• ACTIVITY LIST:
a) From the article on the Nunavik-Eeyou race, return the passage starting with "François Dionne, a" and going on through "after June 28.", copied word for word.
b) Answer these from the article on the Nunavik-Eeyou race:
(i) What is François Dionne's occupation?
(ii) Under which party did Dionne run in 2000?
(iii) Which party is favoured to receive the majority of Quebec's overall vote?

• EXTRACTED TEXT:
* * * * * * *

Four standard bearers take on St-Julien

Liberal incumbent appears unbeatable with First Nations, Inuit support


Four federal parties are challenging the Liberals’ hold in the federal riding of Nunavik-Eeyou, even if the Liberal incumbent Guy St-Julien looks unbeatable due to his strong support among First Nations and Inuit voters.

The Conservative Party, the NDP and the Green Party are hoping to do well in Nunavik-Eeyou, as is the Bloc Québécois, the party favoured to receive the majority of Quebec’s overall vote.

François Dionne, a semi-retired accountant, is the Conservative Party candidate. He’s running for the second time to represent the riding in Ottawa.

In 2000, when Dionne ran under the Canadian Alliance, he picked up about six per cent of the vote in Nunavik.

This time, Dionne is hoping for a much better showing, from voters who support Conservative Party leader Stephen Harper and believe Harper will head a majority or minority Conservative government after June 28.

* * * * * * *

• PROVIDED INFORMATION:
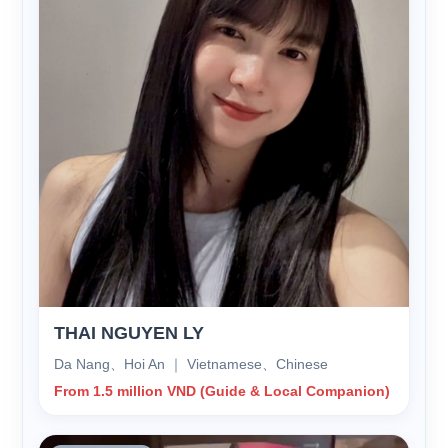
THAI NGUYEN LY
Da Nang、Hoi An ｜ Vietnamese、Chinese
From 1.5 million VND (Guide & Local Companion)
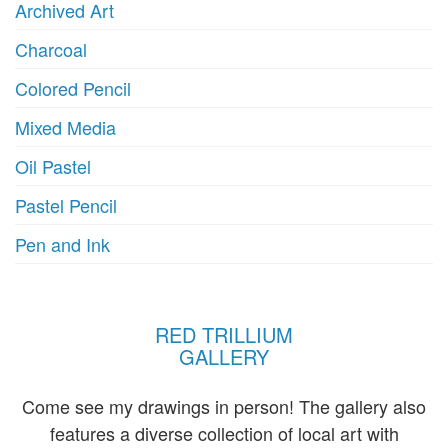
Archived Art
page
p
Charcoal
Colored Pencil
Mixed Media
Oil Pastel
Pastel Pencil
Pen and Ink
RED TRILLIUM
GALLERY
Come see my drawings in person! The gallery also
features a diverse collection of local art with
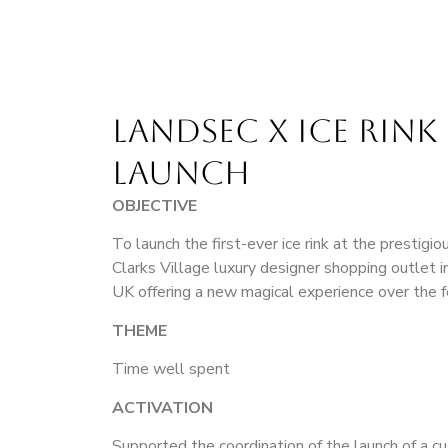
LANDSEC X ICE RINK 
LAUNCH
OBJECTIVE
To launch the first-ever ice rink at the prestigi
Clarks Village luxury designer shopping outlet 
UK offering a new magical experience over the f
THEME
Time well spent
ACTIVATION
Supported the coordination of the launch of a c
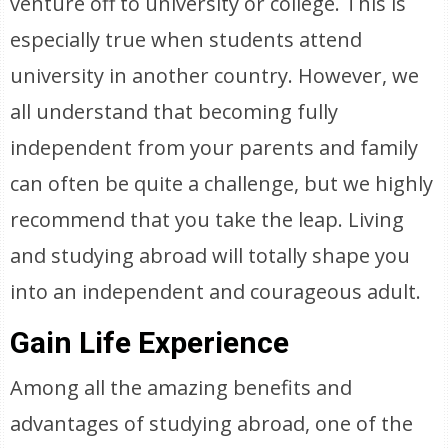
venture off to university or college. This is
especially true when students attend
university in another country. However, we
all understand that becoming fully
independent from your parents and family
can often be quite a challenge, but we highly
recommend that you take the leap. Living
and studying abroad will totally shape you
into an independent and courageous adult.
Gain Life Experience
Among all the amazing benefits and
advantages of studying abroad, one of the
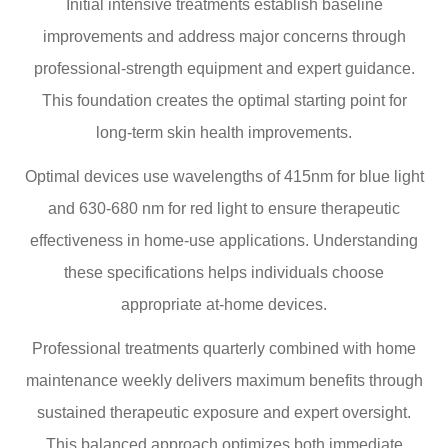
Initial intensive treatments establish baseline
improvements and address major concerns through
professional-strength equipment and expert guidance.
This foundation creates the optimal starting point for
long-term skin health improvements.
Optimal devices use wavelengths of 415nm for blue light
and 630-680 nm for red light to ensure therapeutic
effectiveness in home-use applications. Understanding
these specifications helps individuals choose
appropriate at-home devices.
Professional treatments quarterly combined with home
maintenance weekly delivers maximum benefits through
sustained therapeutic exposure and expert oversight.
This balanced approach optimizes both immediate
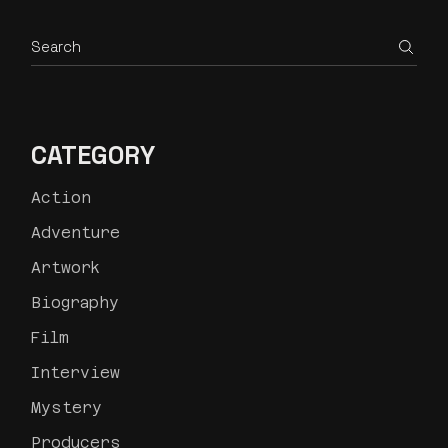
CATEGORY
Action
Adventure
Artwork
Biography
Film
Interview
Mystery
Producers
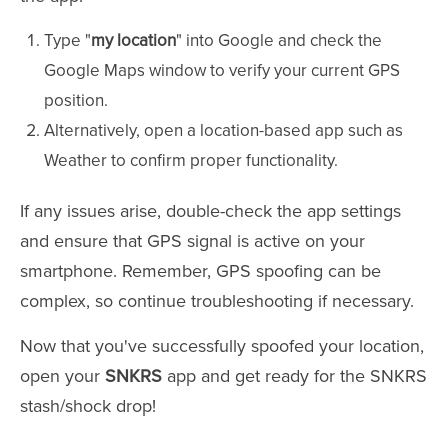
Type "
my location
" into Google and check the
Google Maps window to verify your current GPS
position.
Alternatively, open a location-based app such as
Weather to confirm proper functionality.
If any issues arise, double-check the app settings
and ensure that GPS signal is active on your
smartphone. Remember, GPS spoofing can be
complex, so continue troubleshooting if necessary.
Now that you've successfully spoofed your location,
open your
SNKRS
app and get ready for the SNKRS
stash/shock drop!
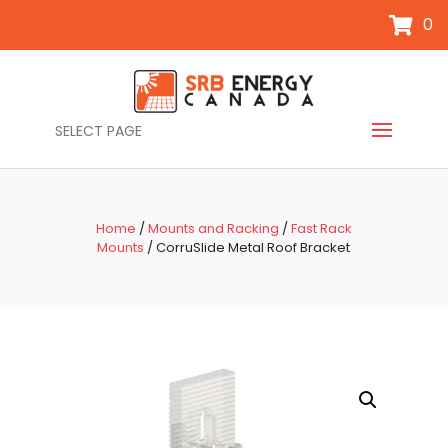
0
SELECT PAGE
Home
/
Mounts and Racking
/
Fast Rack
Mounts
/ CorruSlide Metal Roof Bracket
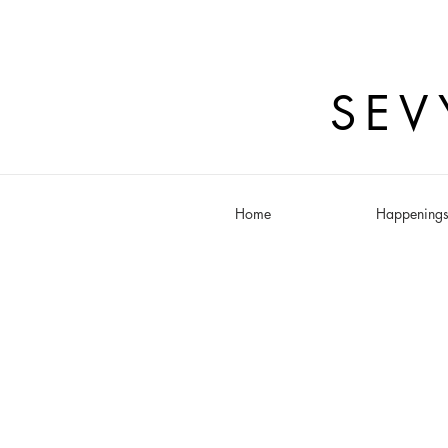
SEV
Home
Happening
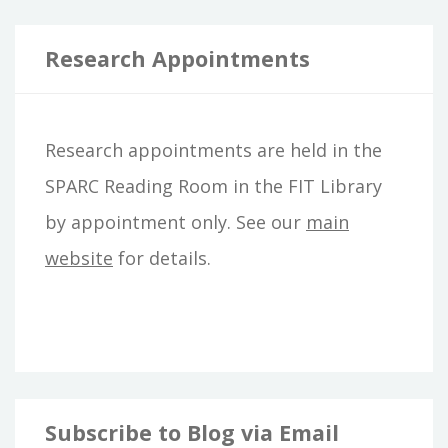
a
r
Research Appointments
c
h
Research appointments are held in the
f
SPARC Reading Room in the FIT Library
o
by appointment only. See our
main
r
website
for details.
:
Subscribe to Blog via Email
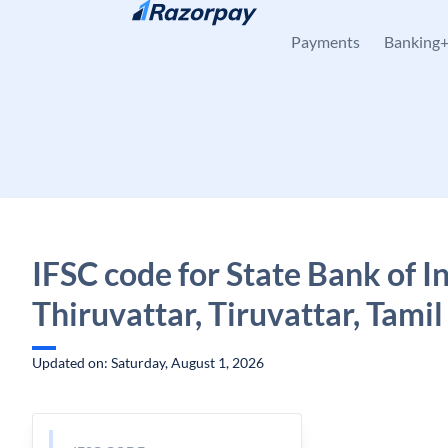
Skip to content
Payments
Banking
IFSC code for State Bank of In
Thiruvattar, Tiruvattar, Tami
Updated on: Saturday, August 1, 2026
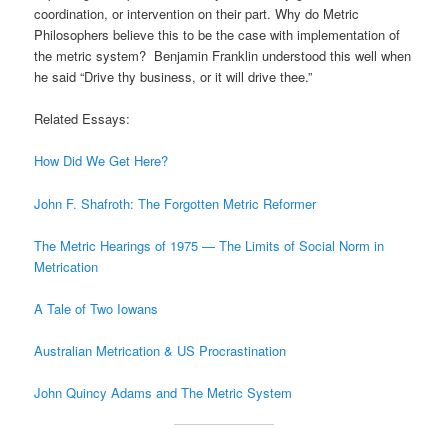
coordination, or intervention on their part. Why do Metric
Philosophers believe this to be the case with implementation of
the metric system? Benjamin Franklin understood this well when
he said “Drive thy business, or it will drive thee.”
Related Essays:
How Did We Get Here?
John F. Shafroth: The Forgotten Metric Reformer
The Metric Hearings of 1975 — The Limits of Social Norm in
Metrication
A Tale of Two Iowans
Australian Metrication & US Procrastination
John Quincy Adams and The Metric System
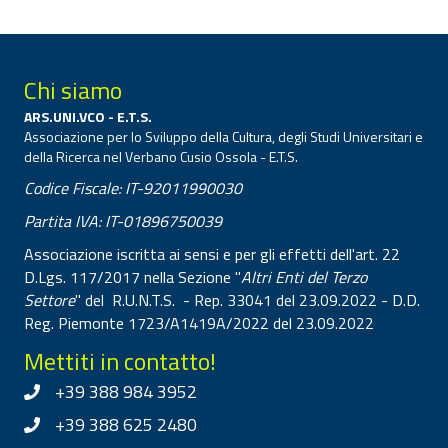
Chi siamo
ARS.UNI.VCO - E.T.S.
Associazione per lo Sviluppo della Cultura, degli Studi Universitari e
della Ricerca nel Verbano Cusio Ossola - E.T.S.
Codice Fiscale: IT-92011990030
Partita IVA: IT-01896750039
Associazione iscritta ai sensi e per gli effetti dell'art. 22
D.Lgs. 117/2017 nella Sezione "
Altri Enti del Terzo
Settore
" del R.U.N.T.S. - Rep. 33041 del 23.09.2022 - D.D.
Reg. Piemonte 1723/A1419A/2022 del 23.09.2022
Mettiti in contatto!
+39 388 984 3952
+39 388 625 2480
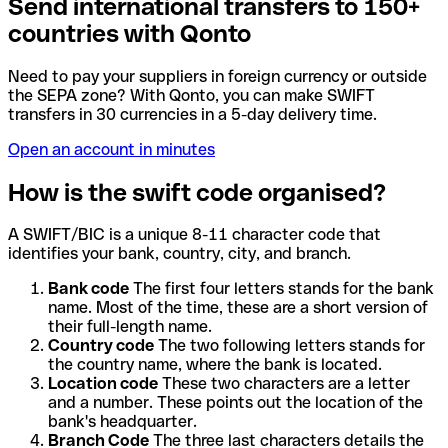
Send international transfers to 150+
countries with Qonto
Need to pay your suppliers in foreign currency or outside
the SEPA zone? With Qonto, you can make SWIFT
transfers in 30 currencies in a 5-day delivery time.
Open an account in minutes
How is the swift code organised?
A SWIFT/BIC is a unique 8-11 character code that
identifies your bank, country, city, and branch.
Bank code
The first four letters stands for the bank
name. Most of the time, these are a short version of
their full-length name.
Country code
The two following letters stands for
the country name, where the bank is located.
Location code
These two characters are a letter
and a number. These points out the location of the
bank's headquarter.
Branch Code
The three last characters details the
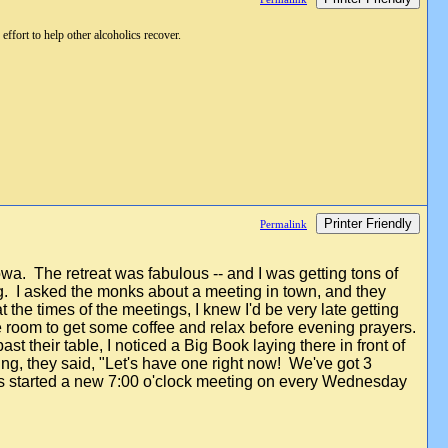
ffort to help other alcoholics recover.
Printer Friendly
Permalink
owa. The retreat was fabulous -- and I was getting tons of
ing. I asked the monks about a meeting in town, and they
 the times of the meetings, I knew I'd be very late getting
ee room to get some coffee and relax before evening prayers.
t their table, I noticed a Big Book laying there in front of
ting, they said, "Let's have one right now! We've got 3
uys started a new 7:00 o'clock meeting on every Wednesday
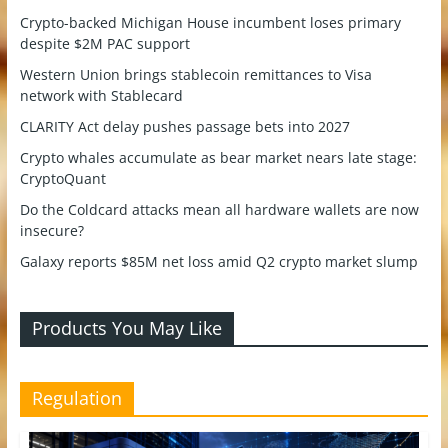
Crypto-backed Michigan House incumbent loses primary
despite $2M PAC support
Western Union brings stablecoin remittances to Visa
network with Stablecard
CLARITY Act delay pushes passage bets into 2027
Crypto whales accumulate as bear market nears late stage:
CryptoQuant
Do the Coldcard attacks mean all hardware wallets are now
insecure?
Galaxy reports $85M net loss amid Q2 crypto market slump
Products You May Like
Regulation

* * * * * * *

• OUTPUTS FOR THE TASKS:
a)
François Dionne, a semi-retired accountant, is the Conservative Party candidate. He’s running for the second time to represent the riding in Ottawa.

In 2000, when Dionne ran under the Canadian Alliance, he picked up about six per cent of the vote in Nunavik.

This time, Dionne is hoping for a much better showing, from voters who support Conservative Party leader Stephen Harper and believe Harper will head a majority or minority Conservative government after June 28.

b)
(i) Semi-retired accountant
(ii) The Canadian Alliance
(iii) The Bloc Québécois